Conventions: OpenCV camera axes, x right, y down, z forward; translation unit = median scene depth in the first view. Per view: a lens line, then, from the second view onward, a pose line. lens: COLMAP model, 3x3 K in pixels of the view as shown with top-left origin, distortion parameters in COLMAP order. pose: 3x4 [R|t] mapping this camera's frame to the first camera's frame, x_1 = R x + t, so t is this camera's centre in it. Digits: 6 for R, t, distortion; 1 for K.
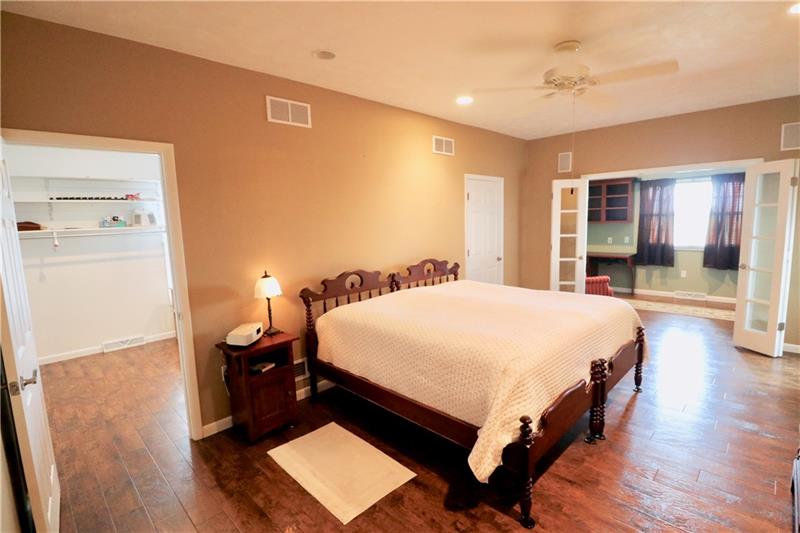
lens RADIAL K [[372.6, 0, 400.0], [0, 372.6, 266.5], [0, 0, 1]] dist [-0.000329, 0.000077]
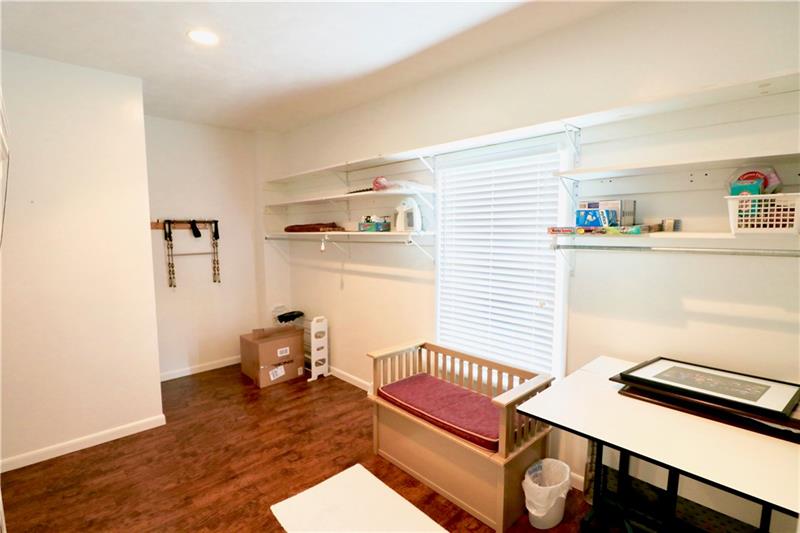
lens RADIAL K [[372.6, 0, 400.0], [0, 372.6, 266.5], [0, 0, 1]] dist [-0.000329, 0.000077]
pose [[-0.041329, 0.127815, -0.990937, -0.082917], [-0.121658, 0.983761, 0.131964, -0.149568], [0.991711, 0.126009, -0.025108, 1.161919]]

____

Copy every line of the data above word for word, leaving out the pictures.

— EXPECTED OUTPUT —
Conventions: OpenCV camera axes, x right, y down, z forward; translation unit = median scene depth in the first view. Per view: a lens line, then, from the second view onward, a pose line. lens: COLMAP model, 3x3 K in pixels of the view as shown with top-left origin, distortion parameters in COLMAP order. pose: 3x4 [R|t] mapping this camera's frame to the first camera's frame, x_1 = R x + t, so t is this camera's centre in it. Digits: 6 for R, t, distortion; 1 for K.
lens RADIAL K [[372.6, 0, 400.0], [0, 372.6, 266.5], [0, 0, 1]] dist [-0.000329, 0.000077]
lens RADIAL K [[372.6, 0, 400.0], [0, 372.6, 266.5], [0, 0, 1]] dist [-0.000329, 0.000077]
pose [[-0.041329, 0.127815, -0.990937, -0.082917], [-0.121658, 0.983761, 0.131964, -0.149568], [0.991711, 0.126009, -0.025108, 1.161919]]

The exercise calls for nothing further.